Excerpted records:
--*--

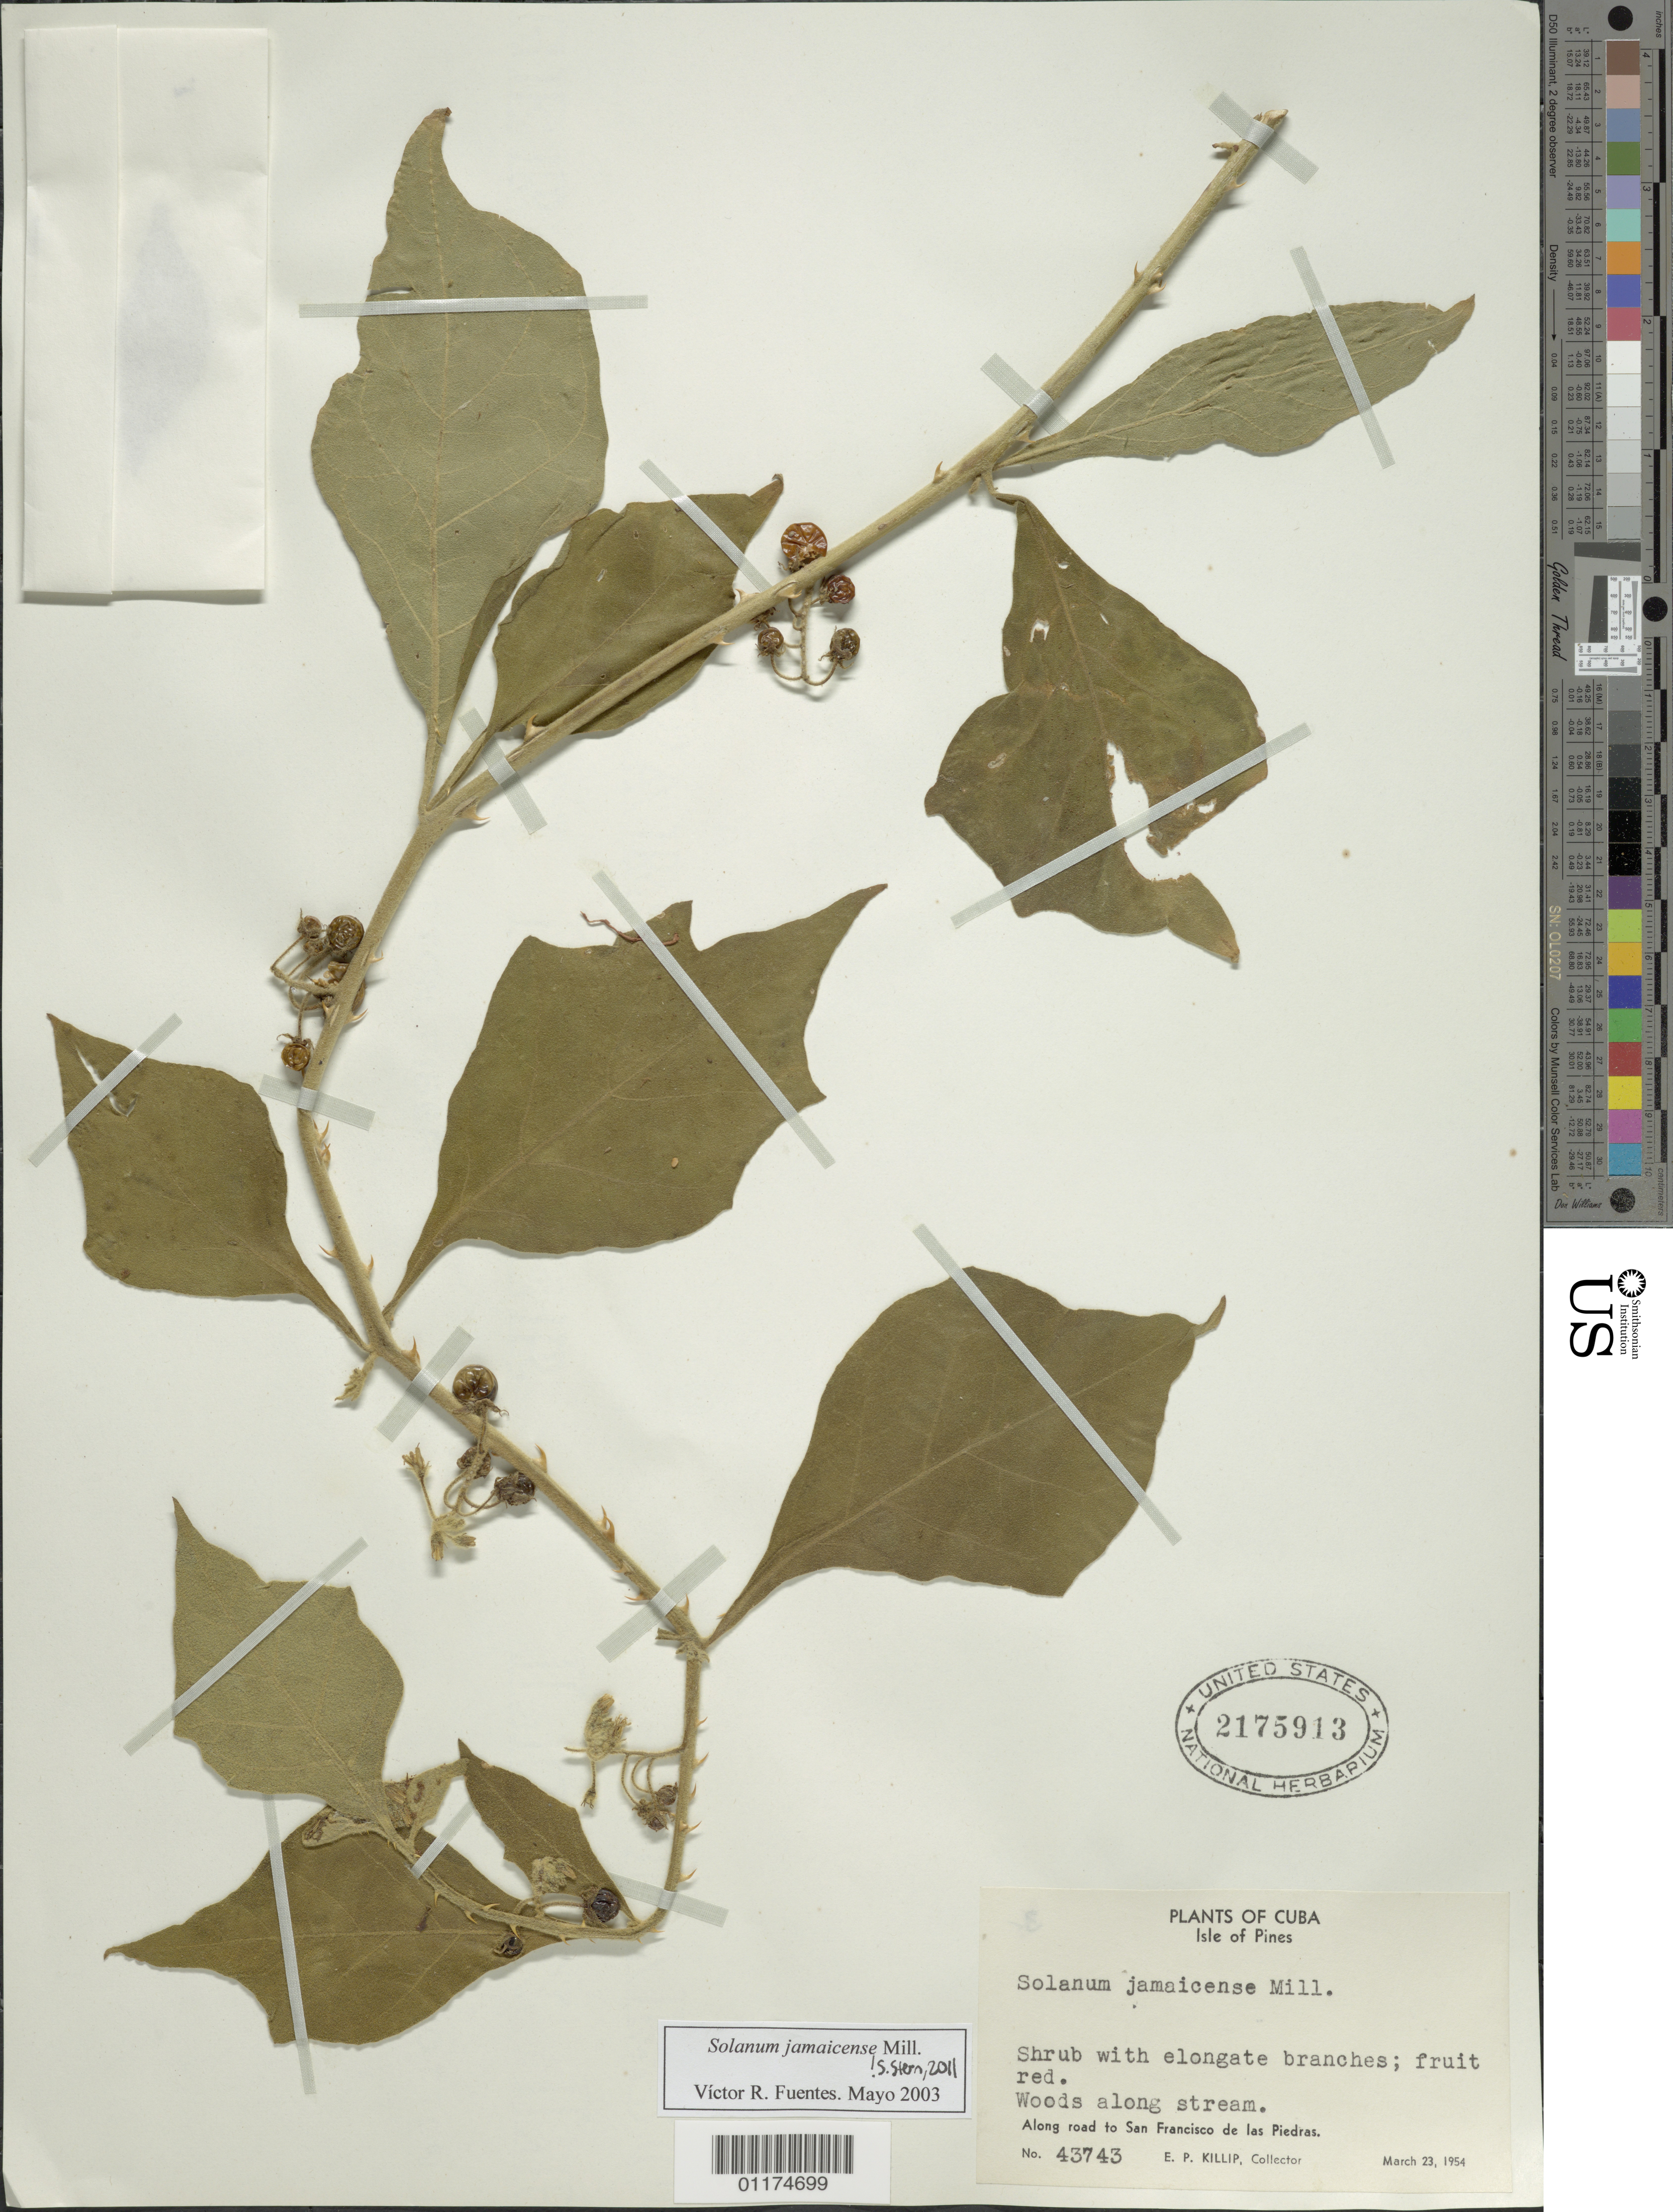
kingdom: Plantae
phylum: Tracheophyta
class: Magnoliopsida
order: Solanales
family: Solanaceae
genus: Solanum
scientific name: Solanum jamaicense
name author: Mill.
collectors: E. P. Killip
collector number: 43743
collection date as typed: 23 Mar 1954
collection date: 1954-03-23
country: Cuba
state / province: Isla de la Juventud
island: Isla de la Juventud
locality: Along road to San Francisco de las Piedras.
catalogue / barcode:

--*--

The problem:
Could you write out the listing again with "locality" replaced by "site" and everything else unchanged? Leave the pictures out.

Task solution:
kingdom: Plantae
phylum: Tracheophyta
class: Magnoliopsida
order: Solanales
family: Solanaceae
genus: Solanum
scientific name: Solanum jamaicense
name author: Mill.
collectors: E. P. Killip
collector number: 43743
collection date as typed: 23 Mar 1954
collection date: 1954-03-23
country: Cuba
state / province: Isla de la Juventud
island: Isla de la Juventud
site: Along road to San Francisco de las Piedras.
catalogue / barcode:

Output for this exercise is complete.